On November 30, the Supreme Court will hear oral arguments in American Hospital Association v. Becerra, a case that presents the Court to reconsider, or even abandon, a longstanding legal principle known as the Chevron doctrine.
The Chevron doctrine derives from the 1984 case of Chevron v. NRDC, in which the Court ruled that if a statute isn’t clear, courts should defer to an administrative agency’s interpretation of the statute so long as it is reasonable. Chevron is one of the most widely cited decisions governing how federal administrative agencies carry out the responsibilities Congress has given to them.
The issue facing the Court in Becerra is whether judicial deference under the Chevron doctrine permits the Department of Health and Human Services to set lower reimbursement rates to certain hospitals for outpatient drugs when treating Medicare patients.
The Office of Communications at the University of Pennsylvania Carey Law School spoke with Cary Coglianese, Edward B. Shils Professor of Law and Professor of Political Science, and Allison K. Hoffman, Professor of Law, about the case.
Coglianese specializes in the study of administrative law and regulatory processes, with an emphasis on the empirical evaluation of alternative processes and strategies and the role of public participation, technology, and business-government relations in policy-making.
Hoffman is an expert on health care law and policy and examines some of the most important legal and social issues of our time, including health insurance regulation, the Affordable Care Act, Medicare and retiree healthcare expenses, and long-term care.

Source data

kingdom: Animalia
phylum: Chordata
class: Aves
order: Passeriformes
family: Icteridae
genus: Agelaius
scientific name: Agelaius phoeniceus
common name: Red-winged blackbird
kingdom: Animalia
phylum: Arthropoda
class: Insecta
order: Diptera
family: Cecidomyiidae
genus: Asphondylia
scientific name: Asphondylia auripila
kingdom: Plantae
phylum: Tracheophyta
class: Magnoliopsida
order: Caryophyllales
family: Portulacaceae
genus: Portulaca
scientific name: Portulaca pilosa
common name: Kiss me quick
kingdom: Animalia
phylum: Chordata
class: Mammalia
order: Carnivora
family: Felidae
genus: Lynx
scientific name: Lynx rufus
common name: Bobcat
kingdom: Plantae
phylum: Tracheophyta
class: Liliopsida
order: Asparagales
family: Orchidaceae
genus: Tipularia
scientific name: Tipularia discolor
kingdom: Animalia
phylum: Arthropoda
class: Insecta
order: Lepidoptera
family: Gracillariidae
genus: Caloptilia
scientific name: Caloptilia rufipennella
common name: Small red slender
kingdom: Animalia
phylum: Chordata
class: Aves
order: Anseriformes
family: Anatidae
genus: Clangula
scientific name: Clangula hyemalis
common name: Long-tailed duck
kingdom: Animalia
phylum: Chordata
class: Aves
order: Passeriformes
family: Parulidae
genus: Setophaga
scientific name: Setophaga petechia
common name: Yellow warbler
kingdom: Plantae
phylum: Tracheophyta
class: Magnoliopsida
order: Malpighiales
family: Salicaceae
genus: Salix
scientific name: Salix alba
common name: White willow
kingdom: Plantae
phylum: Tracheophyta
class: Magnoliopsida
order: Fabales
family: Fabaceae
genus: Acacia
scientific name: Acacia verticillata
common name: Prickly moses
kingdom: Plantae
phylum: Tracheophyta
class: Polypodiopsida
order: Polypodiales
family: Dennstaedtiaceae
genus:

- PROBLEMS TO SOLVE -
A) In the passage on the Chevron doctrine, what year was Chevron v. NRDC decided?
B) Copy the passage on the Chevron doctrine between "The Chevron doctrine derives" and "about the case.", inclusive.
You can ignore these rows.

- RESPONSES TO THE EXERCISE -
A) 1984

B)
The Chevron doctrine derives from the 1984 case of Chevron v. NRDC, in which the Court ruled that if a statute isn’t clear, courts should defer to an administrative agency’s interpretation of the statute so long as it is reasonable. Chevron is one of the most widely cited decisions governing how federal administrative agencies carry out the responsibilities Congress has given to them.
The issue facing the Court in Becerra is whether judicial deference under the Chevron doctrine permits the Department of Health and Human Services to set lower reimbursement rates to certain hospitals for outpatient drugs when treating Medicare patients.
The Office of Communications at the University of Pennsylvania Carey Law School spoke with Cary Coglianese, Edward B. Shils Professor of Law and Professor of Political Science, and Allison K. Hoffman, Professor of Law, about the case.